= August Müller (ornithologist) =

German dealer of naturalia, entomologist and ornithologist (1853–1913)

August Müller (19 July 1853 in Eichelsdorf – 1913 in Berlin) was a German natural history dealer, entomologist and ornithologist.
August Müller studied natural sciences from 1877 to 1881 at the University of Halle and in 1880 at the Friedrich-Wilhelms-Universität zu Berlin, and received his doctorate in 1882 from the University of Erlangen with his dissertation Die Ornis der Insel Salanga sowie Beiträge zur Ornithologie der peninsula Malacca. A zoogeographical study that was printed by Gottfried Pätz in Naumburg an der Saale and published in the Journal für Ornithologie in the same year. During his studies in Halle an der Saale, he worked for the natural history dealer Wilhelm Schlüter (1828–1919) for a time. After 1882, August Müller took over the Natural History Institute "Linnaea", founded in 1879 by Hermann von Maltzan in Frankfurt am Main at Große Eschenheimer Straße 45, and later continued it in Berlin. From 1887 it was located as the Natural History Institute "Linnaea" at Luisenplatz 6 in Berlin, where the zoologist Paul Matschie often worked and the entomologist and later natural history dealer Richard Haensch worked as an assistant in 1892. From 1894 onwards, the "Linnaea" was located in Berlin at Novalisstrasse 16 and later at Turmstrasse 19. The natural history and teaching materials business run by August Müller isolated insects of the world and sold teaching aids from the entire field of descriptive natural sciences.

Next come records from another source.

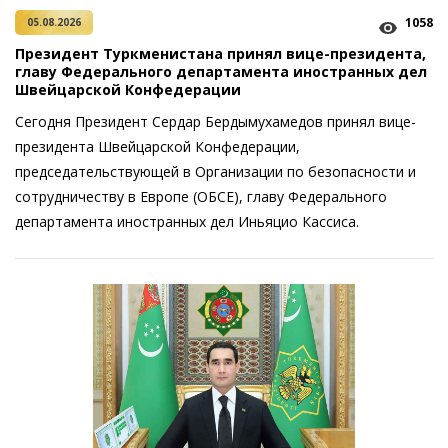
1058
05.08.2026
Президент Туркменистана принял вице-президента,
главу Федерального департамента иностранных дел
Швейцарской Конфедерации
Сегодня Президент Сердар Бердымухамедов принял вице-
президента Швейцарской Конфедерации,
председательствующей в Организации по безопасности и
сотрудничеству в Европе (ОБСЕ), главу Федерального
департамента иностранных дел Иньяцио Кассиса.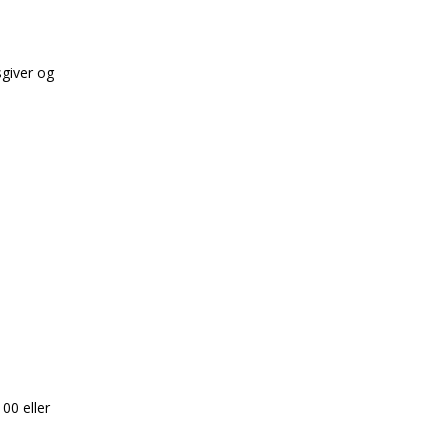
sgiver og
00 eller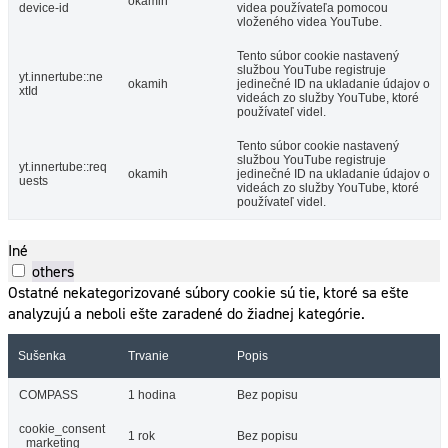
okamih
device-id
videa používateľa pomocou
vloženého videa YouTube.
Tento súbor cookie nastavený
službou YouTube registruje
yt.innertube::ne
okamih
jedinečné ID na ukladanie údajov o
xtId
videách zo služby YouTube, ktoré
používateľ videl.
Tento súbor cookie nastavený
službou YouTube registruje
yt.innertube::req
okamih
jedinečné ID na ukladanie údajov o
uests
videách zo služby YouTube, ktoré
používateľ videl.
Iné
others
Ostatné nekategorizované súbory cookie sú tie, ktoré sa ešte
analyzujú a neboli ešte zaradené do žiadnej kategórie.
Sušenka
Trvanie
Popis
COMPASS
1 hodina
Bez popisu
cookie_consent
1 rok
Bez popisu
_marketing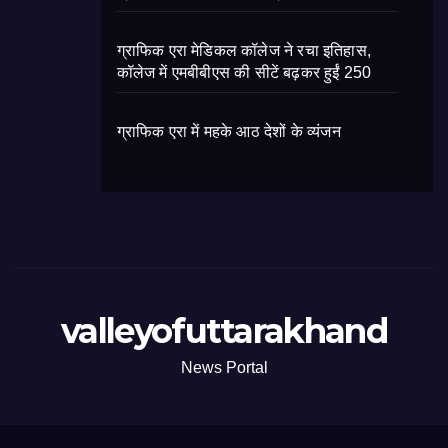
ग्राफिक एरा मेडिकल कॉलेज ने रचा इतिहास,
कॉलेज में एमबीबीएस की सीटें बढ़कर हुईं 250
ग्राफिक एरा में महके आठ देशों के व्यंजन
valleyofuttarakhand
News Portal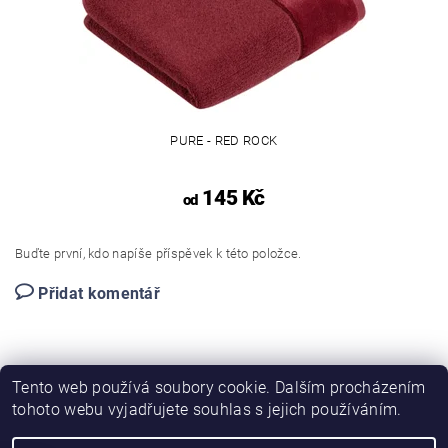
PURE - RED ROCK
145 Kč
od
Buďte první, kdo napíše příspěvek k této položce.
Přidat komentář
Tento web používá soubory cookie. Dalším procházením
tohoto webu vyjadřujete souhlas s jejich používáním.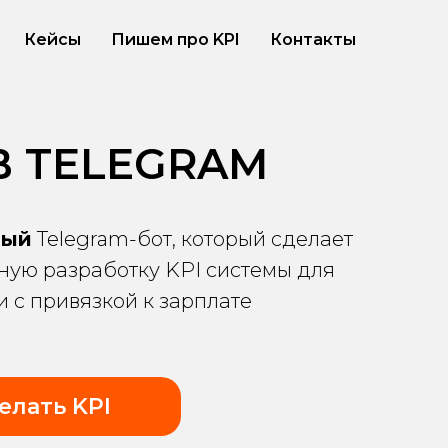
Кейсы
Пишем про KPI
Контакты
 В TELEGRAM
ный
Telegram-бот, который сделает
ую разработку KPI системы для
 с привязкой к зарплате
елать KPI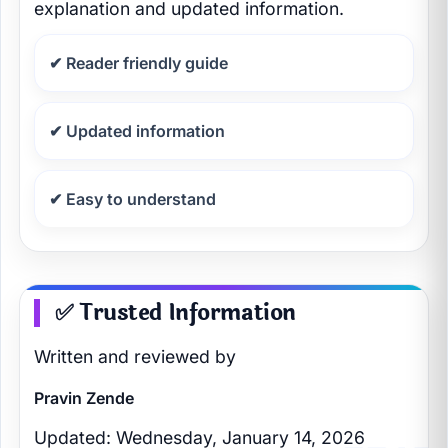
explanation and updated information.
✔ Reader friendly guide
✔ Updated information
✔ Easy to understand
✅ Trusted Information
Written and reviewed by
Pravin Zende
Updated: Wednesday, January 14, 2026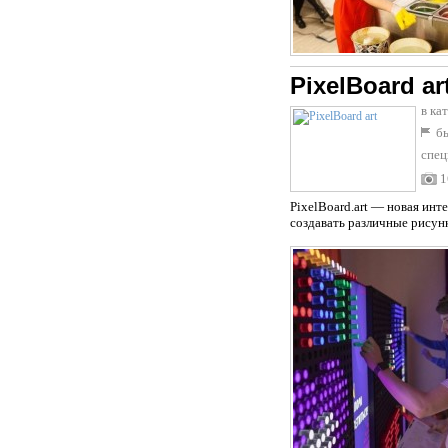
PixelBoard ar
в ка
бы
спец
1
PixelBoard.art — новая инт
создавать различные рисунки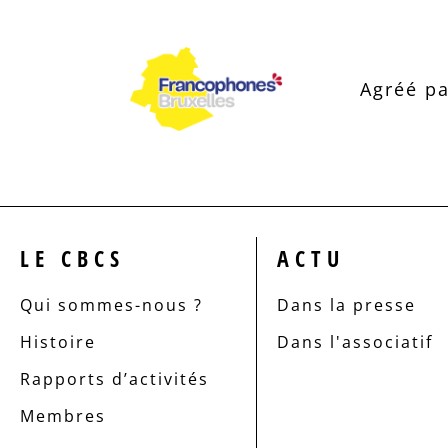
Agréé pa
LE CBCS
ACTU
Qui sommes-nous ?
Dans la presse
Histoire
Dans l'associatif
Rapports d’activités
Membres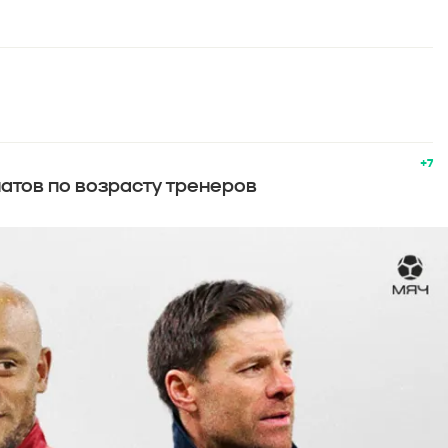
+7
атов по возрасту тренеров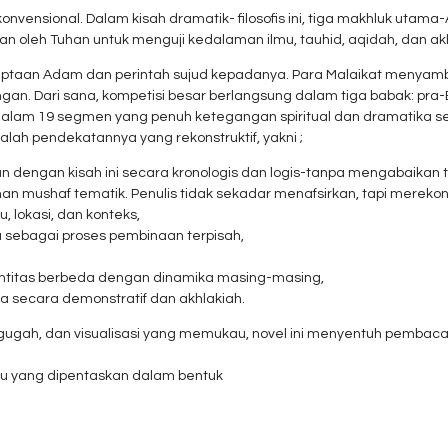
konvensional. Dalam kisah dramatik- filosofis ini, tiga makhluk utama
an oleh Tuhan untuk menguji kedalaman ilmu, tauhid, aqidah, dan a
taan Adam dan perintah sujud kepadanya. Para Malaikat menyamb
. Dari sana, kompetisi besar berlangsung dalam tiga babak: pra-B
 dalam 19 segmen yang penuh ketegangan spiritual dan dramatika s
ah pendekatannya yang rekonstruktif, yakni ;
 dengan kisah ini secara kronologis dan logis-tanpa mengabaikan t
an mushaf tematik. Penulis tidak sekadar menafsirkan, tapi merekons
 lokasi, dan konteks,
 sebagai proses pembinaan terpisah,
entitas berbeda dengan dinamika masing-masing,
a secara demonstratif dan akhlakiah.
gah, dan visualisasi yang memukau, novel ini menyentuh pembaca 
hyu yang dipentaskan dalam bentuk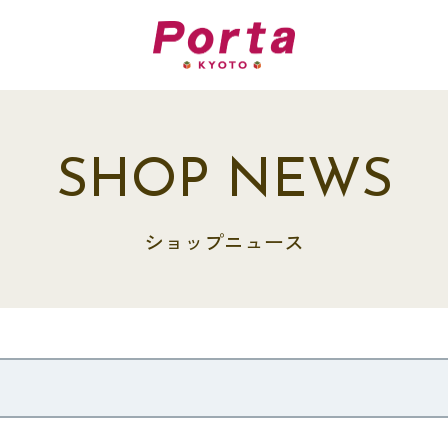
SHOP NEWS
ショップニュース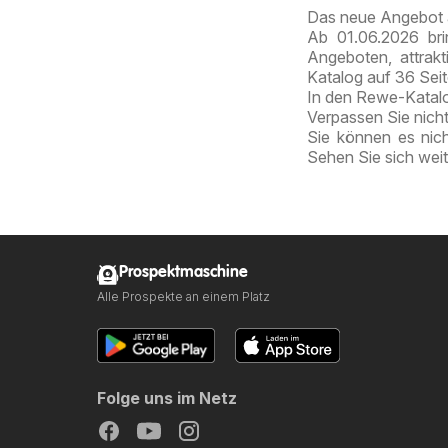
Das neue Angebot 
Ab 01.06.2026 bri
Angeboten, attrak
Katalog auf 36 Sei
In den Rewe-Katalog
Verpassen Sie nich
Sie können es nic
Sehen Sie sich wei
Prospektmaschine
Alle Prospekte an einem Platz
Folge uns im Netz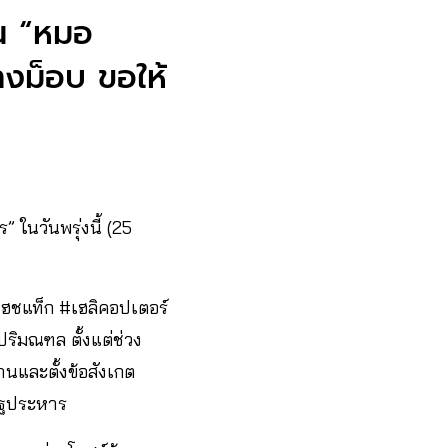
าน “หมอ
างม็อบ ขอให้
 ในวันพรุ่งนี้ (25
ิดแฮชแท็ก #เฮลิคอปเตอร์
ริมณฑล ตั้งแต่ช่วง
านและตั้งข้อสังเกต
รัฐประหาร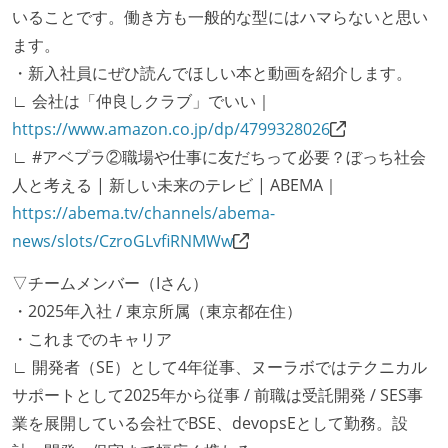
いることです。働き方も一般的な型にはハマらないと思い
ます。
・新入社員にぜひ読んでほしい本と動画を紹介します。
∟ 会社は「仲良しクラブ」でいい｜
https://www.amazon.co.jp/dp/4799328026
∟ #アベプラ②職場や仕事に友だちって必要？ぼっち社会
人と考える | 新しい未来のテレビ | ABEMA｜
https://abema.tv/channels/abema-
news/slots/CzroGLvfiRNMWw
▽チームメンバー（Iさん）
・2025年入社 / 東京所属（東京都在住）
・これまでのキャリア
∟ 開発者（SE）として4年従事、ヌーラボではテクニカル
サポートとして2025年から従事 / 前職は受託開発 / SES事
業を展開している会社でBSE、devopsEとして勤務。設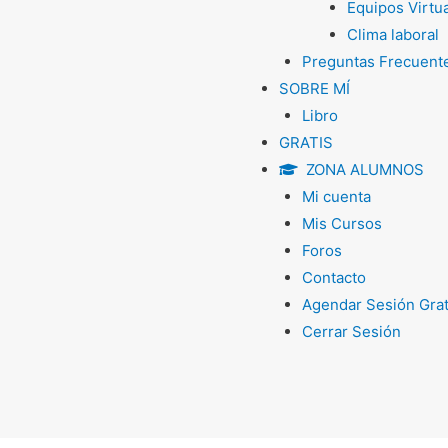
Equipos Virtu
Clima laboral
Preguntas Frecuent
SOBRE MÍ
Libro
GRATIS
ZONA ALUMNOS
Mi cuenta
Mis Cursos
Foros
Contacto
Agendar Sesión Grat
Cerrar Sesión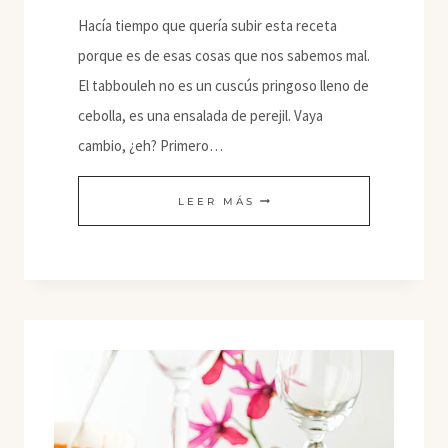
Hacía tiempo que quería subir esta receta
porque es de esas cosas que nos sabemos mal.
El tabbouleh no es un cuscús pringoso lleno de
cebolla, es una ensalada de perejil. Vaya
cambio, ¿eh? Primero…
TABBOULEH
LEER MÁS
CON
QUINOA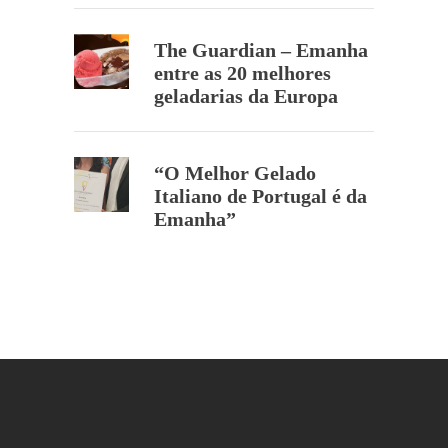
The Guardian – Emanha
entre as 20 melhores
geladarias da Europa
“O Melhor Gelado
Italiano de Portugal é da
Emanha”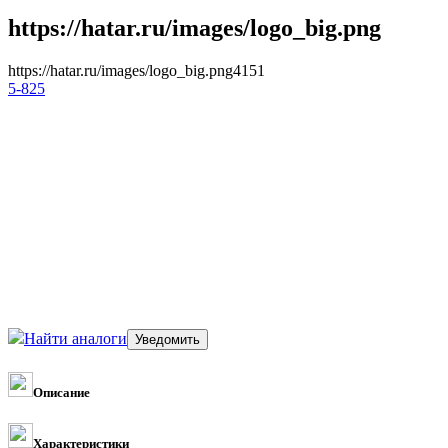
https://hatar.ru/images/logo_big.png
https://hatar.ru/images/logo_big.png
4
1
5
1
5-825
Найти аналоги
Описание
Характеристики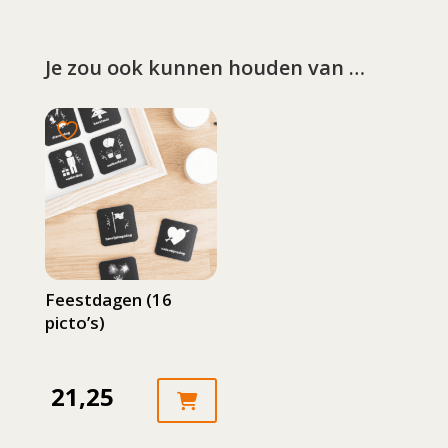
Je zou ook kunnen houden van …
Feestdagen (16
picto’s)
21,25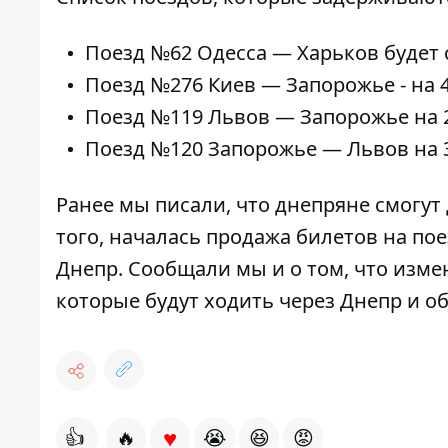
Поезд №62 Одесса — Харьков будет с
Поезд №276 Киев — Запорожье - на 4
Поезд №119 Львов — Запорожье на 2
Поезд №120 Запорожье — Львов на 3
Ранее мы писали, что днепряне
смогут
того, началась продажа билетов на по
Днепр
. Сообщали мы и о том, что
изме
которые будут ходить через Днепр и об
♥
👍
🔥
😭
😆
😡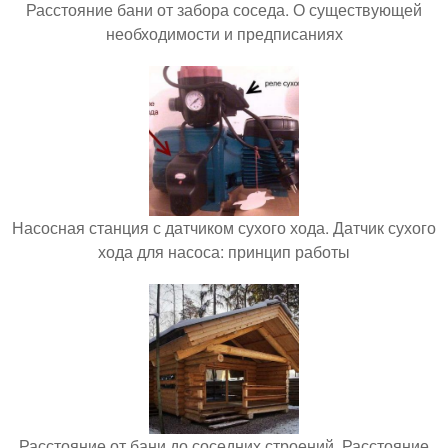
Расстояние бани от забора соседа. О существующей
необходимости и предписаниях
Насосная станция с датчиком сухого хода. Датчик сухого
хода для насоса: принцип работы
Расстояние от бани до соседних строений. Расстояние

He corresponded with Ernst Haeckel of the University of Jena and Franz Steindachner of the Natural History Museum in Vienna, was a corresponding member of the Offenbach Society for Natural History in 1880 and from 1880 a member of the German Ornithological Society led by Eugen Ferdinand von Homeyer and after 1885 a member of the Berlin Entomological Society, founded in 1856 by Ernst Gustav Kraatz.